ACTIVITY:
Collect each line in the items below that contains the string "chart". Case matters.

DATA SHOWN:
++++++

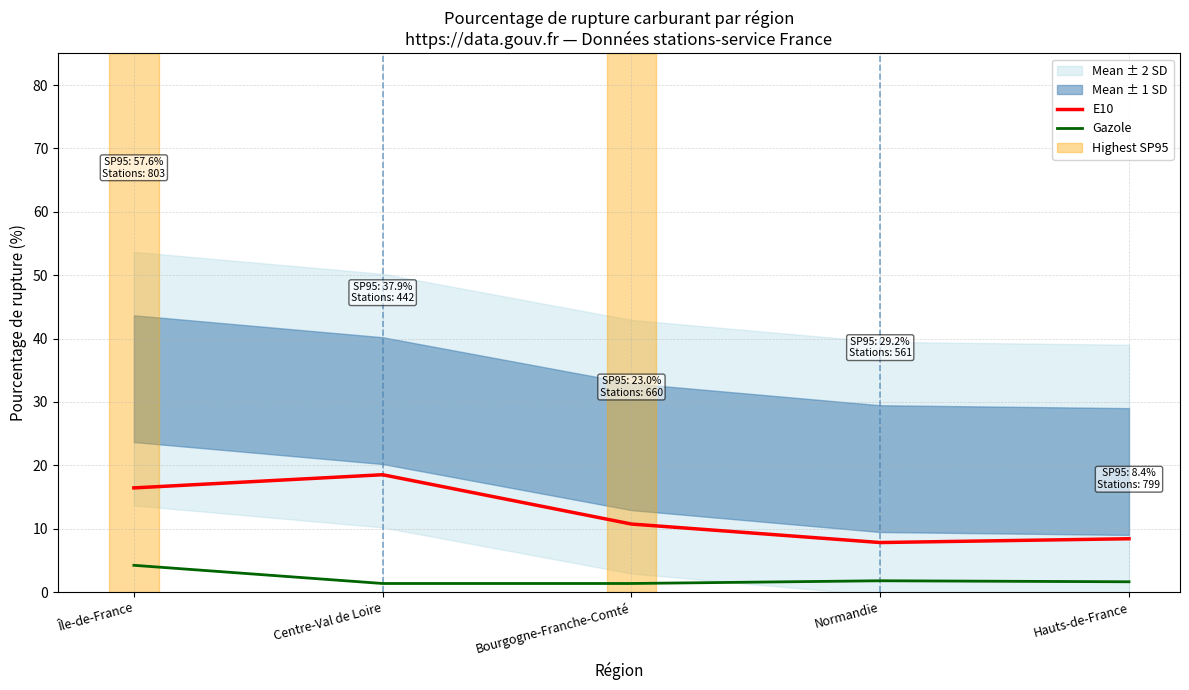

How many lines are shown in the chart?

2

++++++

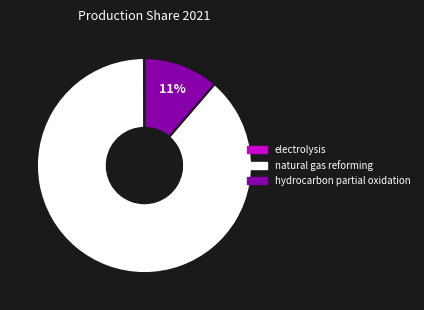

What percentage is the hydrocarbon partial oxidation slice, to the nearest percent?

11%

++++++

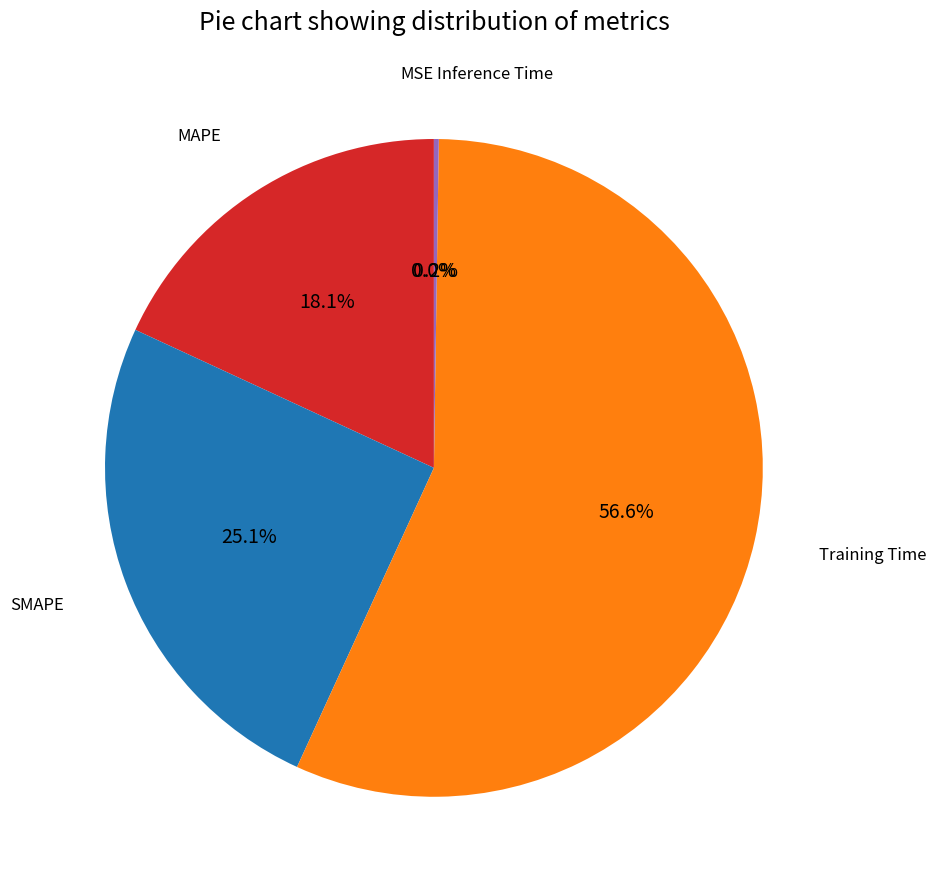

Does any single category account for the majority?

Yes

++++++

RESPONSE TO THE TASK:
How many lines are shown in the chart?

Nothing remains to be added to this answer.